Gaebelein's Annotated Bible
And there was a great cry of the people and of their wives against their brethren the Jews.CHAPTER 5
1. The complaint of oppression (Nehemiah 5:1-5)
2. Nehemiah’s rebuke and demands (Nehemiah 5:6-13)
3. Nehemiah’s generosity (Nehemiah 5:14-19)
Nehemiah 5:1-5. The internal conditions among the toiling people were serious. The work which was done in rebuilding the walls was a labor of love; no wages were paid. As the people were thus engaged their other occupations, including agriculture, had to be neglected. As a result the poor had been driven to mortgage their lands, vineyards and houses in order to buy corn, because of the dearth. The rich had taken advantage of this and had enslaved their sons and daughters, and there seemed to be no prospect of redeeming them. The rich Jews by usury oppressed the poor, who had lost their lands and houses. There was therefore a great cry of the people and of their wives against their brethren the Jews. It was a sad condition; the enemy was doing his work in the camp (Acts 6:1). Oppression of the poor is especially displeasing to God and His Spirit condemns and warns against it (Amos 2:6; Amos 5:12; Amos 8:4-8; Proverbs 14:31; Proverbs 22:16; Proverbs 28:3; and James 5:1-6).
Nehemiah 5:6-13. Righteous Nehemiah, when he heard all this, was moved with indignation and righteous anger took hold on him. Nehemiah, the Governor, writes, “I consulted with myself.” No doubt much prayer was connected with this self consultation. He then rebuked the nobles and rulers for having done what the law of God forbids and condemns (Exodus 22:25; Leviticus 25:36-37; Deuteronomy 23:19; Psalm 15:5) to exact usury. A great assembly was called in which their conduct was denounced unsparingly. “We after our ability have redeemed our brethren the Jews, which were sold unto the heathen; and will ye even sell your brethren? or shall they be sold unto us?” When Nehemiah came to Jerusalem he had freed those Jews who were in bondage to the heathen on account of some debt, and these rich usurers were selling their own brethren. They had no answer to give but were convicted of their evil deeds. He then demanded full restitution, “Restore, I pray you, to them even this day, their lands, their vineyards, their olive yards, and their houses, also the hundredth part of the money, and of the corn, the wine and the oil, that ye exact of them.” The appeal was effectual. They were at once ready to restore, to require nothing more of them, and to do all Nehemiah had demanded. It was a great victory. Had the oppression continued and the internal strife, it would have resulted in disaster. How often these internal strifes and acts of injustice have brought reproach upon the people of God, and dishonor to that worthy Name! (Galatians 5:15; James 3:16.) They had to give an oath to do this, and solemnly Nehemiah shook his lap and said, “So God shake out every man from his house, and from his labor, who performeth not this promise, even thus be he shaken out and emptied.” An “Amen” from the great congregation followed, and they acted upon the promise.

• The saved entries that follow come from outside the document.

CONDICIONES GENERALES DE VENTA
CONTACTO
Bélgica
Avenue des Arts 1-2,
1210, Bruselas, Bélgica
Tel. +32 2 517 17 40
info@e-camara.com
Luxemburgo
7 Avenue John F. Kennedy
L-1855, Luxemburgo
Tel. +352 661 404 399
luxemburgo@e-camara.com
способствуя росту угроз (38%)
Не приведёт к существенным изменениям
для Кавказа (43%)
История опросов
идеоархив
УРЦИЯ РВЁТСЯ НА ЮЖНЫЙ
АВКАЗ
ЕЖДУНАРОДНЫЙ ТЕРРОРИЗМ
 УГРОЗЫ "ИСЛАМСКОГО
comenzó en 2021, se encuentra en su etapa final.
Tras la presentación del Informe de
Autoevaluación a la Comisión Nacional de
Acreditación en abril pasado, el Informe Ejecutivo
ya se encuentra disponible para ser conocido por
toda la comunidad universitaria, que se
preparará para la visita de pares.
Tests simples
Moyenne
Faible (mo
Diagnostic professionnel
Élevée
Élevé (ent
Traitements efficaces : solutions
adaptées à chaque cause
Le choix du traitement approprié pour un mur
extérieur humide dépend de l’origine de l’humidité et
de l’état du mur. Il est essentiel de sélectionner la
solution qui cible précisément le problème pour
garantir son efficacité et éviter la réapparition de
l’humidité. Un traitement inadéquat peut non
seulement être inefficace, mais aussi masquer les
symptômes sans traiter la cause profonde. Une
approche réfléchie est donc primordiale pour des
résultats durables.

Nehemiah 5:14-19. The closing verses show the generosity and self-denying character of this man of God. It reminds us somewhat of the apostle Paul and his testimony concerning himself (1Corinthians 4:12; 2Corinthians 12:15-16; 1Thessalonians 2:9-10). In all he had done as a servant of God he had the comfort that God knew and would be his Rewarder. “Think upon me, my God, for good, according to all that I have done for this people.” He will have his reward, and so will all His people, who serve in behalf of God’s people as Nehemiah did.